I went to whole lot of trouble to calibrate my monitor, reset every setting. Now my scans pop up almost perfect with no adjutsments and photoshop is only needed for minor adjustments. EXCEPT that I need to dial in 20% more brightness to see what I see on the screen. I doubt that an adjustment to my screen would help but I could be wrong. Any suggestions gratefully recieved. Thanks.
I shouldadd that page proof when turned on makes the photo go faint, much brighter than 20% and less contrast.
If the only problem you are having is the brightness problem and it is consistent you could just add a "brightness and contrast" adjustment layer to your files. Right before you print you could then add the 20%. Doing it this way would not permanently alter the values of the pixels, but it would allow you to get the print you want.
If you are wanting to try to correct the viewing you could rerun Adobe's color management set-up again and pay particular attention to the brightness aspects of the set-up. Note: when you are running this make sure the light in the room is similar to the conditions in which you will be printing. This may not help much though.
All of the above solutions are imperfect. Without having good profiles for the particular paper and printer combination it is hard to get a good match at times.
For what it is worth I hate the price too. I am in the process of upgrading. My feeling is that the computer industry has missed some very common sense things. If a film and optical print matched a scene as well as digital, without color management extras, people would be running from that company's film and paper. I wish we had a choice.

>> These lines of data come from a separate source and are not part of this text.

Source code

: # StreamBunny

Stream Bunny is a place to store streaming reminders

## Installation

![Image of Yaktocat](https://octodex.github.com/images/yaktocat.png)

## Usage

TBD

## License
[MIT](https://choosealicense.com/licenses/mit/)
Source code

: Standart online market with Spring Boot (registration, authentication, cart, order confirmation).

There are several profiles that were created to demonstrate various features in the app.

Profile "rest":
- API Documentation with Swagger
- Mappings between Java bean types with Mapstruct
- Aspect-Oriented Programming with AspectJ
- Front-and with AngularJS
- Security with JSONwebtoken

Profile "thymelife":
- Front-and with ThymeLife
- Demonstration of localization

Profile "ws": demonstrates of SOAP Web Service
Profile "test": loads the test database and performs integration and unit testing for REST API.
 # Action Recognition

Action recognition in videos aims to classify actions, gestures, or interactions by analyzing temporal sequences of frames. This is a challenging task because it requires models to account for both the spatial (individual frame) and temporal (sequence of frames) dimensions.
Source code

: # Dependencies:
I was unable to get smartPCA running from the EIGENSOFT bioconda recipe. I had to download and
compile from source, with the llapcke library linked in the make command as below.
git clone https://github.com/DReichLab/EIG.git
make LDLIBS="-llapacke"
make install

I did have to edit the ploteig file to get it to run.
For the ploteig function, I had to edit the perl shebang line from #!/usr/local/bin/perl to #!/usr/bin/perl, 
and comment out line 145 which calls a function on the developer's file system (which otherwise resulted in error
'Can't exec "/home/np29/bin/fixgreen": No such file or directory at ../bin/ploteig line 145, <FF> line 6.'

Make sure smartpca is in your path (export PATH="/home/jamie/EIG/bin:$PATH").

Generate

I agree. It seems obvious with the growth in consumer digital photos and media that colour management will sooner or later be integrated at the PC level and not be a major add-on. The future of digital photography seems to be digital kiosks for printing but that will change as an increasing number of people try to do this themselves or some company sees a potential market developing. The question is how long will it take?
A suggestion for calbraiting with Adobe Gamma. Instead of checking just the gray line gamma adjustment, use the 3 channel adjustment patches with individual sliders. It also helps to have room lights turned down and to even squint a little when doing this. It helps you to see when the image blends into the surrounding area.